The staple bread injera is at the very heart of Ethiopian culture. It’s a bread like no other, more of a pancake, the size and shape of a small bicycle wheel.  Usually served flat on a round plate with sauces on top, it can also be folded into triangles for transportation, cut and made into rolls or torn into pieces and mixed with strips of meat in a lunchbox. 

Injera has a sour, fermented taste similar to hops. Its texture is spongy, all the better to soak up the spiced sauces and to be torn up into pieces and used as an eating implement.

Ethiopians cannot be without it and do not feel sufficiently full without injera at a meal. Pasta is popular since the Italian occupation but is often served on top of a plate of injera. Ethiopians sometimes scoop up a mouthful of food and feed it to someone else as an expression of love, the mouthful being known as a gorsha.      

 Separate Ethiopians from their injera and they mourn. Quite simply, injera is emotional. 

Injera inspires a range of contradictory emotions to visitors. Tourists approach their first meal curiously and cautiously, eventually conceding a tolerance to the grey, flannel-like discs, a process that can eventually turn to love. Persistence is worthwhile. It’s like acclimatising to Ethiopia’s altitude: it feels strange at first but after a while, it feels good.

Injera comes from teff, probably the world’s smallest grain at just a millimetre in size. A recent attempt by a Dutch company to establish a patent on teff lead to a vigorous and successful campaign from Ethiopians to block this act of appropriation. One of the earliest plants to be farmed by man,teff is thought by scholars to have originated in Ethiopia somewhere between 1000 and 4000 BC although its exact origins remain unclear.

Grains come in white and dark (red) forms, thus there are pale (“white”) and dark forms of injera. Different grains are also mixed leading to shades in between known as sergenga. After harvesting, the grains are ground into flour and then fermented, a process which takes several days.The mixture is then poured into a large circular pan known as a mitad. Traditionally this is done over a fire although electric injera cookers are now in widespread use. 

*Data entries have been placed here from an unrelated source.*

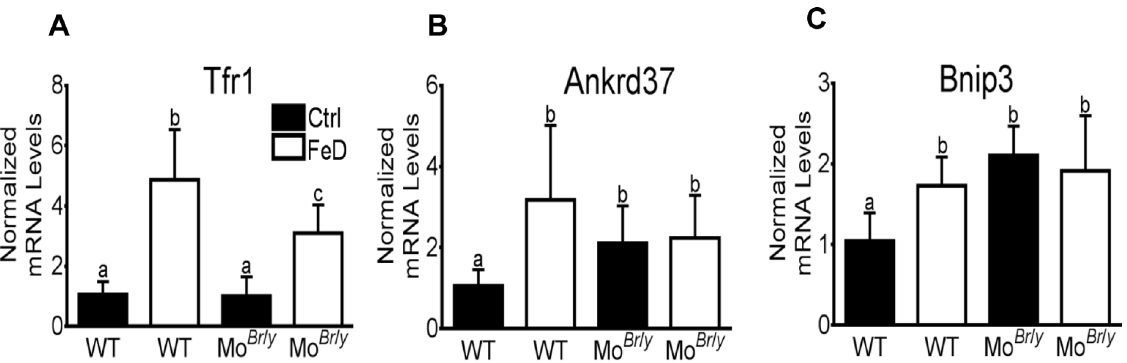
Figure 4. Liver qRT-PCR analysis of iron- and hypoxia-related genes. Expression of key genes (indicated in each panel) was determined by standard methods, with each experimental gene being normalized to expression of mouse cyclophilin mRNA (which did not vary significantly). Filled bars represent data from mice fed the control diet and open bars represent data from mice consuming the low-iron diet. Genotype is indicated below each bar. a,b,c,d Statistically different from one another within each panel ( p , 0.05). n=6 for all groups. WT, wild type; Ankrd37, Ankyrin repeat domain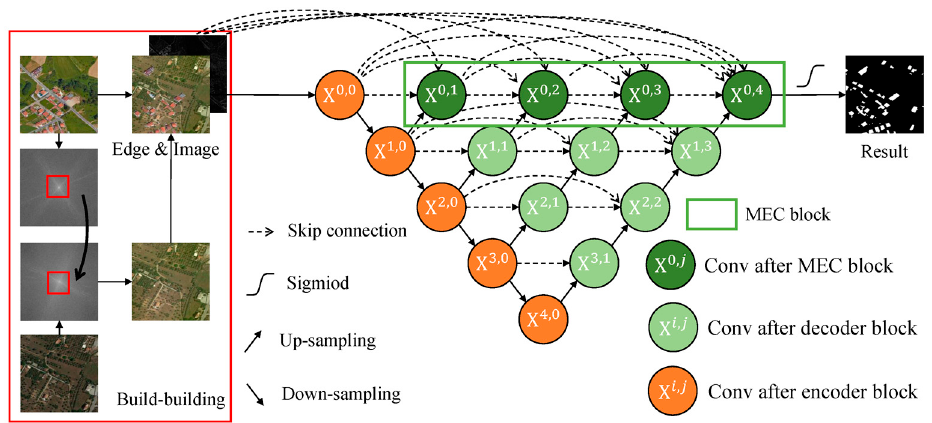
Figure 2. The structure of MEC-Net.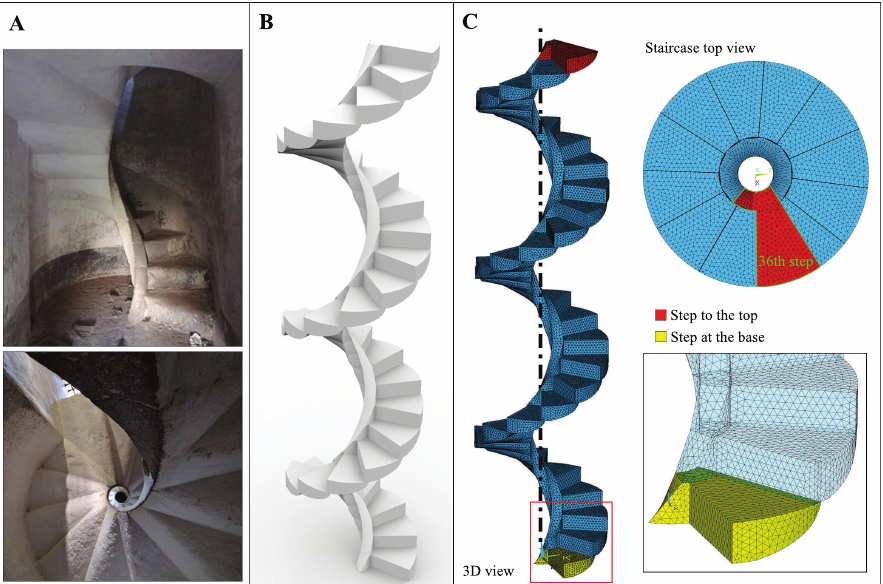
Figure 3. Helicoidal staircase of Nisida: ( A ) Photographs by the authors; ( B ) in silico geometrical model; ( C ) Helicoidal FE model of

The real marvel of injera comes from its health benefits. Dark injera is felt to have the higher nutrient content although it is the paler form favoured by the rich.  Teff is now sought after globally as a superfood thanks to its low glycaemic index, calcium and zinc content. It is also high in iron, a precious commodity in Ethiopia that can help alleviate the anaemia left by malarial attack. The grain is also gluten free, a global trend that Ethiopians have cottoned onto by advertising this to newcomers on billboards in the arrivals hall in Addis. 

No wonder now that teff flour retails at £8 a kilo in the UK (about 10 US dollars), a price that shocks most Ethiopians. Luckily for the diaspora, Ethiopian Airlines has a generous 40 kg luggage allowance and so people simply full a suitcase with teff flour in Addis before flying back home. 

While the health food world is making teff into muffins, porridge or waffles, the real benefits of teff come from eating it in Ethiopia. Teff does not ferment well abroad. Thus pure teff injera is rare outside of Ethiopia.  Fermentation problems, time and expense, mean that other substances such as rice flour, wheat or sorghum are often added.  Sometimes an injera eaten abroad may only contain a little teff (and perhaps even a little brown food colouring to make it appear authentic). 

For the full benefit, injera needs to be enjoyed in country. As a fermented food, a daily regular dose of injera also assists maintaining a healthy balance of gut flora to ward troublesome bacteria away. Ethiopians will eat injera for breakfast, lunch and dinner but one serving a day should suffice for a visitor.